Más de uno tenía motivos para matarlo. Mabel fue su amante y a la vez de Mack Sennet –el comediante–; Charlotte Shelby, la madre de Mary, que custodiaba a su vestal; Henry Peavey el mayordomo homosexual que le proveía de efebos y hasta los traficantes de heroína.
Si solo hubiera sido eso, lo habrían canonizado, pero la verdad era aún peor: William Desmond Taylor no era quien decía ser. Su vida fue un retruécano o más bien un palíndromo.
Caras vemos
Una telaraña de vicios e intrigas amortajó a Taylor. Para empezar su nombre real era William Cunningham Deane-Tanner, natural de Irlanda donde pegó su primer berrido el 26 de abril de 1872.
Como en un novelón victoriano por entregas, al estilo de Charles Dickens, el padre del susodicho era un militar de lanza en ristre, espada al cinto y esperanzado en que su primogénito emulará sus hazañas marciales.
A William eso le valió un nance; huyó de la casa y en Alemania intentó ser ingeniero, pero prefirió unirse a una bola de tunantes teatrales en Londres y de ahí escapó a Nueva York, en 1890.
Bajo el nombre de Pete Tanner sedujo a Ethel May Harrison, hija de un banquero de Wall Street. El suegro le regaló una tienda de antigüedades y tras siete años de matrimonio desapareció, en 1908, sin dejar rastro.
Durante cuatro años tuvo empleos insólitos, desde gambusino en Colorado hasta actor itinerante en Alaska. Finalmente, apareció en 1912 en Los Ángeles, en peliculillas de Thomas Ince y en 1914 protagonizó El capitán Álvarez , con el nombre que grabarían en su lápida: William D. Taylor.

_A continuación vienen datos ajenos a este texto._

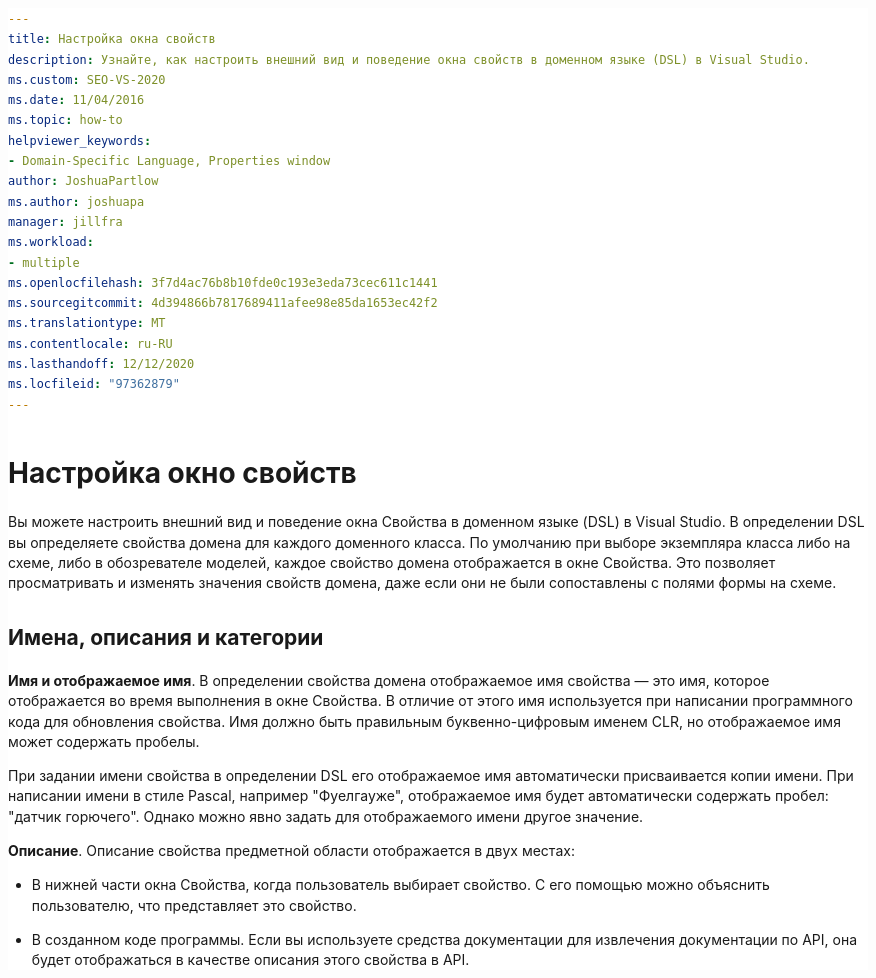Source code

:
 ```yaml
---
title: Настройка окна свойств
description: Узнайте, как настроить внешний вид и поведение окна свойств в доменном языке (DSL) в Visual Studio.
ms.custom: SEO-VS-2020
ms.date: 11/04/2016
ms.topic: how-to
helpviewer_keywords:
- Domain-Specific Language, Properties window
author: JoshuaPartlow
ms.author: joshuapa
manager: jillfra
ms.workload:
- multiple
ms.openlocfilehash: 3f7d4ac76b8b10fde0c193e3eda73cec611c1441
ms.sourcegitcommit: 4d394866b7817689411afee98e85da1653ec42f2
ms.translationtype: MT
ms.contentlocale: ru-RU
ms.lasthandoff: 12/12/2020
ms.locfileid: "97362879"
---
```

# <a name="customize-the-properties-window"></a>Настройка окно свойств

Вы можете настроить внешний вид и поведение окна Свойства в доменном языке (DSL) в Visual Studio. В определении DSL вы определяете свойства домена для каждого доменного класса. По умолчанию при выборе экземпляра класса либо на схеме, либо в обозревателе моделей, каждое свойство домена отображается в окне Свойства. Это позволяет просматривать и изменять значения свойств домена, даже если они не были сопоставлены с полями формы на схеме.

## <a name="names-descriptions-and-categories"></a>Имена, описания и категории

**Имя и отображаемое имя**. В определении свойства домена отображаемое имя свойства — это имя, которое отображается во время выполнения в окне Свойства. В отличие от этого имя используется при написании программного кода для обновления свойства. Имя должно быть правильным буквенно-цифровым именем CLR, но отображаемое имя может содержать пробелы.

При задании имени свойства в определении DSL его отображаемое имя автоматически присваивается копии имени. При написании имени в стиле Pascal, например "Фуелгауже", отображаемое имя будет автоматически содержать пробел: "датчик горючего". Однако можно явно задать для отображаемого имени другое значение.

**Описание**. Описание свойства предметной области отображается в двух местах:

- В нижней части окна Свойства, когда пользователь выбирает свойство. С его помощью можно объяснить пользователю, что представляет это свойство.

- В созданном коде программы. Если вы используете средства документации для извлечения документации по API, она будет отображаться в качестве описания этого свойства в API.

En un periquete saltó a director y en siete años grabó 40 filmes, entre ellos joyas como: Tom Sawyer, Ana de las tejas y Huckleberry Finn.
Todo marchaba a la perfección hasta que, en 1919, Ethel lo reconoció en uno de sus filmes y el castillo de naipes comenzó a derrumbarse. William aceptó ver a su hija Deisy y contribuir con su educación.
Además, por los días en que él abandonó a su mujer, su hermano Dennis hizo lo mismo con la propia y desapareció. La prensa especuló que el secretario de William, un tal Edward Sands era en realidad Dennis y que este le había robado $2.400, un lujoso Packard, trajes, alhajas y falsificó varios cheques. Todo era mentira.
También lo involucraron en un cuadrángulo amoroso con Mabel, Mary y su madre. De ahí se desprendió que Charlotte, celosa de su hija y empecinada en proteger la carrera artística de su chiquita, decidió pegarle un tiro a William.
El cineasta King Vidor, en 1967, recopiló todos los detalles del crimen con la idea de filmar una película; entrevistó a Minter y ella le dijo: “Mi madre mató todo lo que siempre amé”.
Con tal de no destapar más cloacas los jeques de Hollywood se autoflagelaron; exorcizaron las pantallas; aceptaron el código Hays de conducta moral: apretaron las tuercas a sus estrellas y tendieron una mortaja de censura.
En cuanto al atildado, millonario y respetado William Desmond Taylor, su espíritu medra en los Asfódelos, un campo sombrío y sin alegría, donde vagan las almas de quienes no fueron ni muy buenos, ni muy malos.